**ENTRIES SUPPLIED**
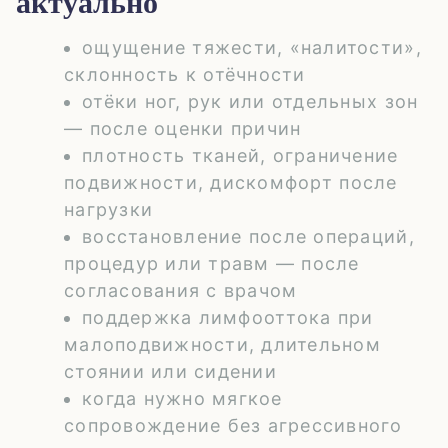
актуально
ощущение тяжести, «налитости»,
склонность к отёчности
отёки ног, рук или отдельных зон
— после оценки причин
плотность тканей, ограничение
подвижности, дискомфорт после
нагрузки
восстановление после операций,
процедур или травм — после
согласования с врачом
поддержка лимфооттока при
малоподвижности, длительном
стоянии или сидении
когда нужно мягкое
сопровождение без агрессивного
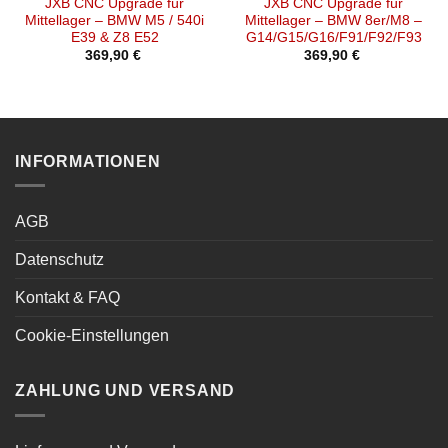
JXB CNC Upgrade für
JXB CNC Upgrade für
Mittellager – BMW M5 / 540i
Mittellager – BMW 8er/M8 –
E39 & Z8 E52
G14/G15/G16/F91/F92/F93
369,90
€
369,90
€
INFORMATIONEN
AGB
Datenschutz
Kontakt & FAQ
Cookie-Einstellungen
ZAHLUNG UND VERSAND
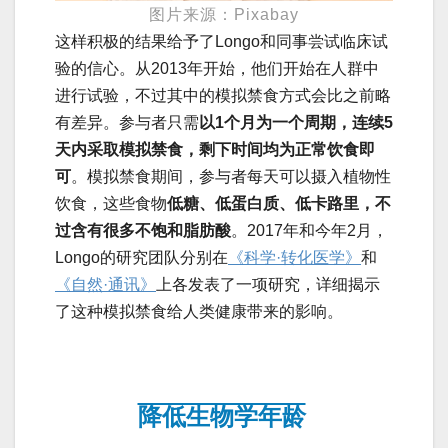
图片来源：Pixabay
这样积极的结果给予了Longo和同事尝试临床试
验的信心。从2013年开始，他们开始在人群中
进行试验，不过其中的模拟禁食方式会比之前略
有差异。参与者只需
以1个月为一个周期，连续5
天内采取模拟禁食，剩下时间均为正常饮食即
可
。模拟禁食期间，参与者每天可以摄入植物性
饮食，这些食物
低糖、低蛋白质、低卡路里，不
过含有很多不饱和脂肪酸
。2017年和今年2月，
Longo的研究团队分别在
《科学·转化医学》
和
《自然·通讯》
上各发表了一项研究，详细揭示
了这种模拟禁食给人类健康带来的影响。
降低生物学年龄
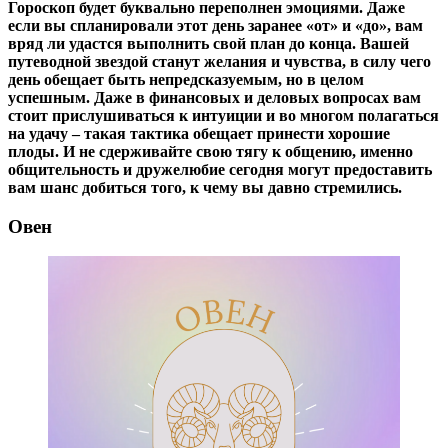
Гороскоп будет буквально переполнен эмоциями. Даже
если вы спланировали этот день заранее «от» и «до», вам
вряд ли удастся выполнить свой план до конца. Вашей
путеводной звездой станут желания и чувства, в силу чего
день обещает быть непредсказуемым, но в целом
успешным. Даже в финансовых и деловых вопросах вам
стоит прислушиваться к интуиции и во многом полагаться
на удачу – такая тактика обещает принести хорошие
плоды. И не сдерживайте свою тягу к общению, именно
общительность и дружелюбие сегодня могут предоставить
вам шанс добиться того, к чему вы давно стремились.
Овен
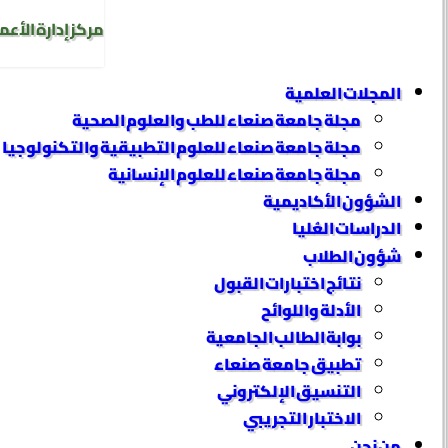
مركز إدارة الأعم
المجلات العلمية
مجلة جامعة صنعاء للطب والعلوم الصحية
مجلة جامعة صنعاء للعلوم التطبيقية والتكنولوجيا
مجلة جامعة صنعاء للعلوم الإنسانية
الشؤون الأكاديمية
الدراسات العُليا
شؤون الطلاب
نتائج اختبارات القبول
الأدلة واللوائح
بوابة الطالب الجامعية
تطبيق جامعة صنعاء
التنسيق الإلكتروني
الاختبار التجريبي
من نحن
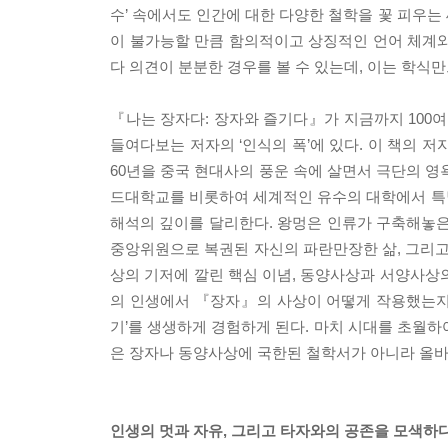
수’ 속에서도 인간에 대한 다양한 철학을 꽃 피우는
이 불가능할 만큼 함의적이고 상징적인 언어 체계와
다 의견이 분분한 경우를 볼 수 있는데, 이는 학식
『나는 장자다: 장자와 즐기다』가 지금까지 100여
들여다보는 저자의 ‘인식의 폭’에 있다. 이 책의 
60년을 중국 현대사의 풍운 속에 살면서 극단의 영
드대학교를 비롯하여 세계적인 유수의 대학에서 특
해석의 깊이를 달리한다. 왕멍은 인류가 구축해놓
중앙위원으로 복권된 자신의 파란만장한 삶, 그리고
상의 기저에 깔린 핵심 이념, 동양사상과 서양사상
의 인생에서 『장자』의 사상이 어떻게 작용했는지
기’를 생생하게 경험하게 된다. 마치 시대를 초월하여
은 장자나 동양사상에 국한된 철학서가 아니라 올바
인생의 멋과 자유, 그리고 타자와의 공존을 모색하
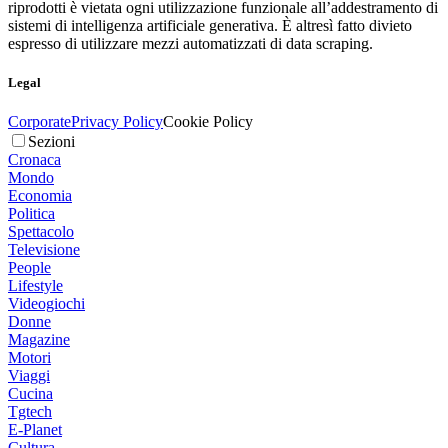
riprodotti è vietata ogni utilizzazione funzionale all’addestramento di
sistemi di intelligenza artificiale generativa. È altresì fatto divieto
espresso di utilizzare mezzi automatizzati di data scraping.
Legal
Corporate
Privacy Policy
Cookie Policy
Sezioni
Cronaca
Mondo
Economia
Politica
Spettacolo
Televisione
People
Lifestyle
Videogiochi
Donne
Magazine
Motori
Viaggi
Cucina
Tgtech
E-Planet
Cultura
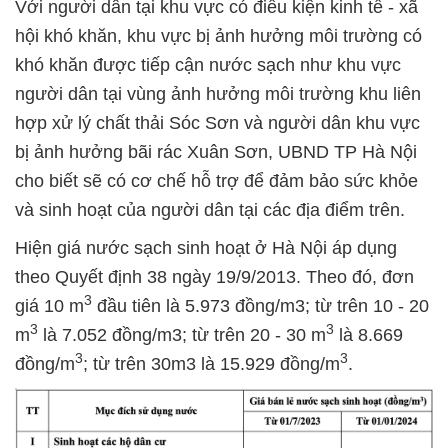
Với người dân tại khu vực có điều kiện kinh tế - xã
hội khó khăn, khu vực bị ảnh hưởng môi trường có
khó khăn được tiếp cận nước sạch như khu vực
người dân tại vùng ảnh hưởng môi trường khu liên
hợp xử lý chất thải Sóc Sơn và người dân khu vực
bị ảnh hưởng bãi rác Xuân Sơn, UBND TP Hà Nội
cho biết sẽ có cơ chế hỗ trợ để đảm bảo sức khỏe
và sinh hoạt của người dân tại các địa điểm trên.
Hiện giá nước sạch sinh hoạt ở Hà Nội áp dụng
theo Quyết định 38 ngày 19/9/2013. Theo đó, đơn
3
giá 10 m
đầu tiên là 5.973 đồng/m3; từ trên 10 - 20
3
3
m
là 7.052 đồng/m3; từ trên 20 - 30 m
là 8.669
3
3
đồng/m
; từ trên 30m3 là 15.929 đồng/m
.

**JOB ITEM**
Among the lines of the preceding listing, count those that contain the string "مجلة"; state the count and nothing further.

**ANSWER SPACE**
3